As the temperature drops, it’s a great time to enjoy seasonal sake. And if you don’t know the difference between a ginjo and a gecko, a great spot for some easygoing sake education is Oboro Saketen in Shinbashi.

On a recent visit, shop owner Jun Okuma helped us understand the finer points of  hiya-oroshi, the definitive autumn sake.

Hiya means cold, describing hi ire wa shinai—that there is no second pasteurization,” Okuma explains. “Oroshi describes the sake leaving the sake breweries and being shipped to customers.”

Hiya-oroshi is made from rice harvested the previous fall, which is then brewed in the cold winter months, left to mature in tanks through the summer and finally bottled in autumn. So while most sake is bottled in the winter, hiya-oroshi spends a few extra months aging.

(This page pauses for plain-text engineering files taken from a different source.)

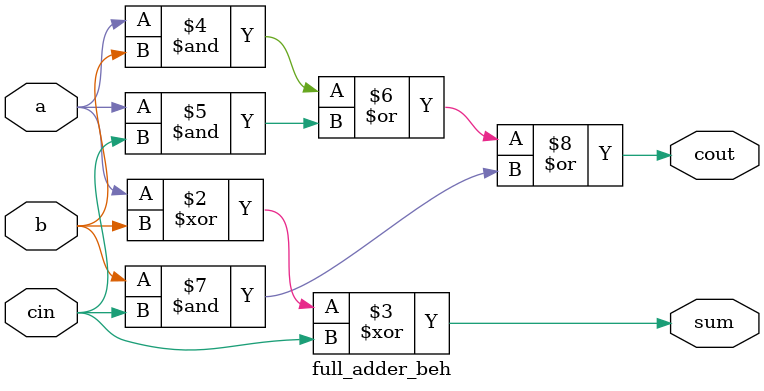
<source format=v>
module full_adder_beh 
(
    input wire a,
    input wire b,
    input wire cin,
    output reg sum,
    output reg cout
);
always @(*)begin
    sum=a^b^cin;
    cout=(a&b)|(a&cin)|(b&cin);
end
endmodule
</source>
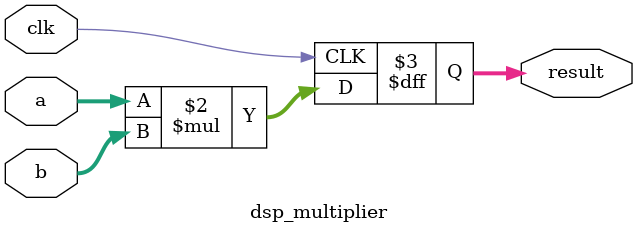
<source format=v>
module dsp_multiplier #(parameter WIDTH = 16)(
    input  wire clk,
    input  wire [WIDTH-1:0] a,
    input  wire [WIDTH-1:0] b,
    output reg [2*WIDTH-1:0] result
);

    // DSP-based multiplier - let Vivado use DSP blocks
    always @(posedge clk) begin
        result <= a * b;
    end

endmodule 
</source>
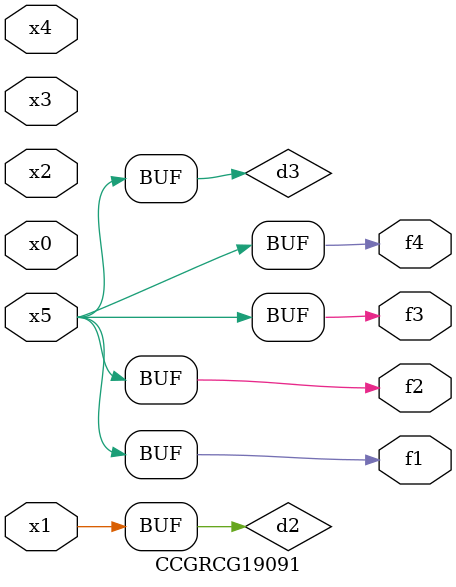
<source format=v>
module CCGRCG19091(
	input x0, x1, x2, x3, x4, x5,
	output f1, f2, f3, f4
);

	wire d1, d2, d3;

	not (d1, x5);
	or (d2, x1);
	xnor (d3, d1);
	assign f1 = d3;
	assign f2 = d3;
	assign f3 = d3;
	assign f4 = d3;
endmodule

</source>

“It’s a little aged,” Okuma explains, “but it also has a freshness to it because it’s only pasteurized once. It’s not too young, but not too old. It’s very well balanced.” He also recommends looking for aki-agari, a poetic synonym for the same product that translates as “autumn rising.”

Okuma recommends we taste Yamagata Masamune Aki-Agari. “This is good with mushrooms and sanma, a silvery fish that’s at the peak of its season in autumn,” he says. He also proposes Sawa no Hana’s Michizuki Hiya-oroshi, which he describes as more mature, and very nice served as nuru-kan (lukewarm).

Of course, hiya-oroshi can be drunk chilled like the sake of summer. But since it’s slightly aged, it often shines when served hot—perfect as temperatures start to drop. For warming up sake at home, invest in a sake thermometer to avoid overheating your sake and losing the delicate flavor and aroma. Just decant your sake into a tokkuri (sake flask) and warm it up in a hot water bath on the stove.

New sake brewed from the fall harvest will start to come to market around the end of November or early December. At that time, be sure to look for shinshu (new sake) and shiboritate—unpasteurized sake, which will be de rigeur as the year comes to a close.

1F Shinshodo Bldg No. 2, 5-29-2 Shinbashi, Minato-ku. Nearest station: Shinbashi.